Configuring a high availability storage design in the cloud can be complex and needs to carefully balance the recovery point objective (RPO) against recovery time objective (RTO). But why not have both a low RTO and an RPO of 0?

That’s what Cloud Volumes ONTAP High Availability (HA) for Google Cloud provides. With this out-of-the-box high availability configuration, all of the difficult design work to provide a solution that ensures access to your data, removing time lost to potential data downtime, but with a simple design, high storage efficiency, and excellent performance.

In this blog post we’ll take a closer look at Cloud Volumes ONTAP’s high availability architecture for Google Cloud, and show how its design utilizes multiple availability zones to provide the best solution for storage high availability in cloud computing.

What Are Highly Available Architectures?

High availability architecture is a design goal. It is a target that you hit by designing out all possible points of failure and scenarios that could cause downtime. Architects must pay attention to every facet of the design, including network, compute, application, storage, and even monitoring and alerting systems, ensuring no single point of failure.

The architecture of your storage should ensure that the RPO is zero; that is to say, in a failure scenario, there will be no data loss. There are many use cases that can benefit from this level of high availability: databases, media production, machine learning, and other production workloads and customer-facing applications are just some examples. Suppose there is a failure around any part of the primary storage system. In that case, the service should failover to a secondary storage system, and the RTO should be so low that the failover is seamless, and negligible to application users.

High availability systems ensure that your application is never down. For an e-commerce site, for example, high availability means that even though the site is experiencing a failure, customers will still be able to place orders instead of looking elsewhere, protecting income and reputation. Or it could be that critical data is always available to employees or third parties using your service, keeping within SLA and meeting any legal regulations that may cover the data, again protecting income and reputation.

Google Cloud Storage High Availability

Google Cloud Platform offers some level of what is generally considered high availability with its Regional Persistent Disks (RPD). RPDs have primary and secondary availability zones within a region, with the disk mounted to a VM in the primary availability zone. During a zone outage, the disk is force mounted to a VM in the secondary zone; the VM could be hot standby or provisioned as part of a DR system. However, RPDs are less performant than Zonal Persistent Disks (ZPDs) with lower maximum sustained read IOPS and lower maximum sustained throughput for read and write.

In both of these cases, hitting the enterprise-standard RPO=0 is going to be unlikely if not impossible. To achieve that level of availability, Google Cloud users can turn to NetApp Cloud Volumes ONTAP.

__________

▶ _Stated problem_: In the blog post on Cloud Volumes ONTAP high availability for Google Cloud, what is the stretch from "Configuring a high" through "an RPO of 0?"? Quote it word for word.

▶ _Extracted entries_:

__________

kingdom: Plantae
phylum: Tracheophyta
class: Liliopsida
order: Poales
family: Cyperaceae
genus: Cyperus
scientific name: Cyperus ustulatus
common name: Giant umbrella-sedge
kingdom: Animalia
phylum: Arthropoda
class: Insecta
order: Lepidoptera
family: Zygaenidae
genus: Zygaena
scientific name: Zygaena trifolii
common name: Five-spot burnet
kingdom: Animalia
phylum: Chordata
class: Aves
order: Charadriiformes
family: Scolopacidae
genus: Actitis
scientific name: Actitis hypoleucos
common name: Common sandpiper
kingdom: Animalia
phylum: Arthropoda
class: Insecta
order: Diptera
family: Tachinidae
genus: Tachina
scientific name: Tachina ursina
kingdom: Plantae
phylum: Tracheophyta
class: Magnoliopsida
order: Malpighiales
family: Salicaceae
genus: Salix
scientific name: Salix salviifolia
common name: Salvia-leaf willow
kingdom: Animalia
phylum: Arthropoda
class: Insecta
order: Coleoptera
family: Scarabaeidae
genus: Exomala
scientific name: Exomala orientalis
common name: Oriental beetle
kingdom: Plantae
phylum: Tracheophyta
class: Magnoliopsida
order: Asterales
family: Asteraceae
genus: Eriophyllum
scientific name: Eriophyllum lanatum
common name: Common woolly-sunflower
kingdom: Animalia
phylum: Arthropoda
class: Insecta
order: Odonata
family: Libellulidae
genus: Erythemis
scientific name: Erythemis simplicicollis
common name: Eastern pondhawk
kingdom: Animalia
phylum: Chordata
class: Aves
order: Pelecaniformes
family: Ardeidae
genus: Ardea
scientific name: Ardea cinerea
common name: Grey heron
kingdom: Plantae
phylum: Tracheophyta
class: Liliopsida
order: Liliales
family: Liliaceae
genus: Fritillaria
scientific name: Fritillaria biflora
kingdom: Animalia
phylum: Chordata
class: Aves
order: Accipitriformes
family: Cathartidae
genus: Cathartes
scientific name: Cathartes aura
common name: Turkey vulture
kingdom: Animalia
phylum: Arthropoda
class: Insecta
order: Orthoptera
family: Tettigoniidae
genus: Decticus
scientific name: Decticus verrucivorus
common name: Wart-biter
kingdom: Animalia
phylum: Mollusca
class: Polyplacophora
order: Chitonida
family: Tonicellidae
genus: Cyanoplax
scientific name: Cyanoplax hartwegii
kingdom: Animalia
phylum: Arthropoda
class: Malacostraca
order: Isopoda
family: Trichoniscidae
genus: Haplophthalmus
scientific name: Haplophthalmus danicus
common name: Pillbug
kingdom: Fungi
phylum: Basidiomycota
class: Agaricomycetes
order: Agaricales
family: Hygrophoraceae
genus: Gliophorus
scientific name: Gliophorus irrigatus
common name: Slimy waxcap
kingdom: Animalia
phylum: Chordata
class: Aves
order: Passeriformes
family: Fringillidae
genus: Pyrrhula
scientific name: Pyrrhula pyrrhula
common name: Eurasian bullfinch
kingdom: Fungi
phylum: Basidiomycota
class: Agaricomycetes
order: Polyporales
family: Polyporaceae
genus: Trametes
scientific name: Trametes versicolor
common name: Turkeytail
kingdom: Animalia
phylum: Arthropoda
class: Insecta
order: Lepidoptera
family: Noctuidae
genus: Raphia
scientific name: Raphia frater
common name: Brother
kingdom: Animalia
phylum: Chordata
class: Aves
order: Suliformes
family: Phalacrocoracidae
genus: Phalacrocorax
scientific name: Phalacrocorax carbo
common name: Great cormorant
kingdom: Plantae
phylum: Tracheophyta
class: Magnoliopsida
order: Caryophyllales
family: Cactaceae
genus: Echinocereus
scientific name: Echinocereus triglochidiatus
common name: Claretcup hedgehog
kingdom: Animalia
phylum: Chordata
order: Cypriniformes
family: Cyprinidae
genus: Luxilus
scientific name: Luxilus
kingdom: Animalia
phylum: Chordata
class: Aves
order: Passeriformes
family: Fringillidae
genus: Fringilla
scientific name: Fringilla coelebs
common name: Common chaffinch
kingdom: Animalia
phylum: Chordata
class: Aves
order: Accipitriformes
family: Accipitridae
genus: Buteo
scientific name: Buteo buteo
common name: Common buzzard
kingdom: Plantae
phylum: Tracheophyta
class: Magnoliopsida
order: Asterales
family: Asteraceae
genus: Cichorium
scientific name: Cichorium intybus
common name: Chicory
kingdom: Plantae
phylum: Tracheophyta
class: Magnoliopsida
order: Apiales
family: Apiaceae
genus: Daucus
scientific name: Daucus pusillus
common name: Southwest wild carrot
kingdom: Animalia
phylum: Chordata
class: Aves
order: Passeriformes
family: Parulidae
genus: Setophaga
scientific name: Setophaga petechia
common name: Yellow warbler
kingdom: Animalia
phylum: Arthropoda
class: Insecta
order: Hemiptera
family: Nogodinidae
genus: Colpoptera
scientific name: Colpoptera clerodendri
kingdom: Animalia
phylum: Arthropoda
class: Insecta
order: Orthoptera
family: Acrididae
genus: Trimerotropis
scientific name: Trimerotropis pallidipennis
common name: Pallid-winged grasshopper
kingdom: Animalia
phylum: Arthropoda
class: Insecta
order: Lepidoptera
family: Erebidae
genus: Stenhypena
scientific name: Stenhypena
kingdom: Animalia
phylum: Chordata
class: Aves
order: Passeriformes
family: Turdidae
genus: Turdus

__________

▶ _Full answer_:
Configuring a high availability storage design in the cloud can be complex and needs to carefully balance the recovery point objective (RPO) against recovery time objective (RTO). But why not have both a low RTO and an RPO of 0?